An exact, complete copy of the entries below is required, minus any pictures.

═════ EXERCISE INPUT

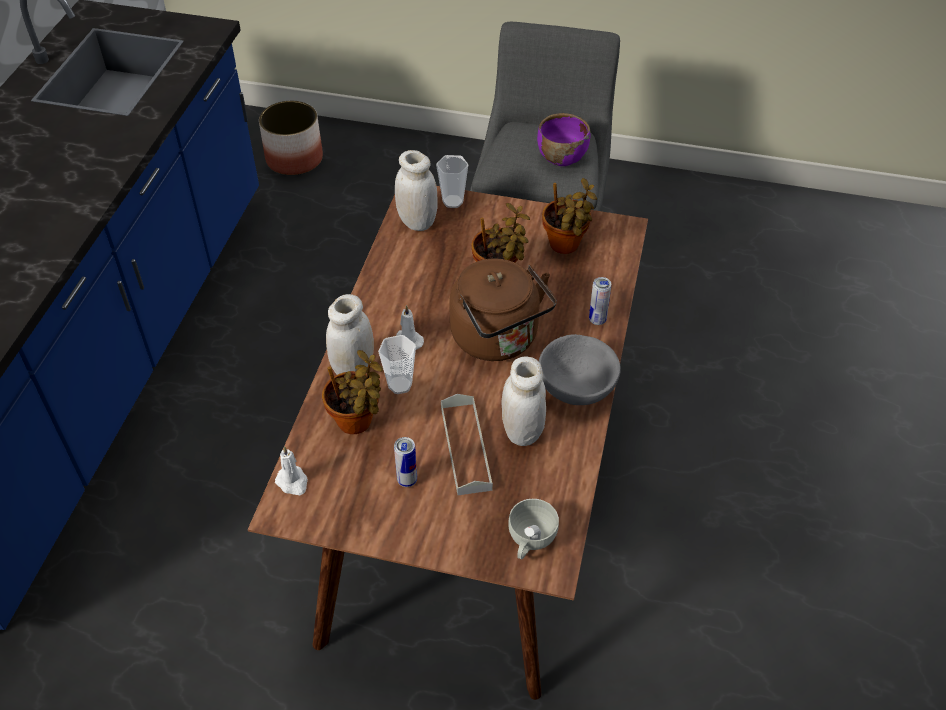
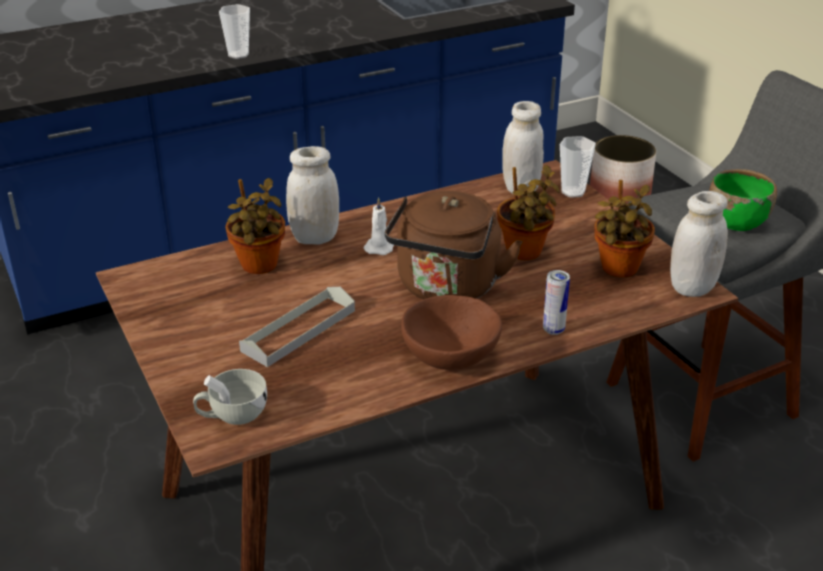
camera: 50 degrees right, 15 degrees down
white candle [275,446,308,495] -> none
cup [378,335,416,394] -> cup moved to [219,4,250,59]
can [394,437,417,487] -> none
white jar [501,357,546,446] -> white jar moved to [670,191,728,297]
purple bowl [537,113,591,166] -> green bowl [709,169,777,231]
grey bowl [539,334,621,405] -> brown bowl [401,295,502,370]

══════════

_EXERCISE OUTPUT_.
camera: 50 degrees right, 15 degrees down
white candle [275,446,308,495] -> none
cup [378,335,416,394] -> cup moved to [219,4,250,59]
can [394,437,417,487] -> none
white jar [501,357,546,446] -> white jar moved to [670,191,728,297]
purple bowl [537,113,591,166] -> green bowl [709,169,777,231]
grey bowl [539,334,621,405] -> brown bowl [401,295,502,370]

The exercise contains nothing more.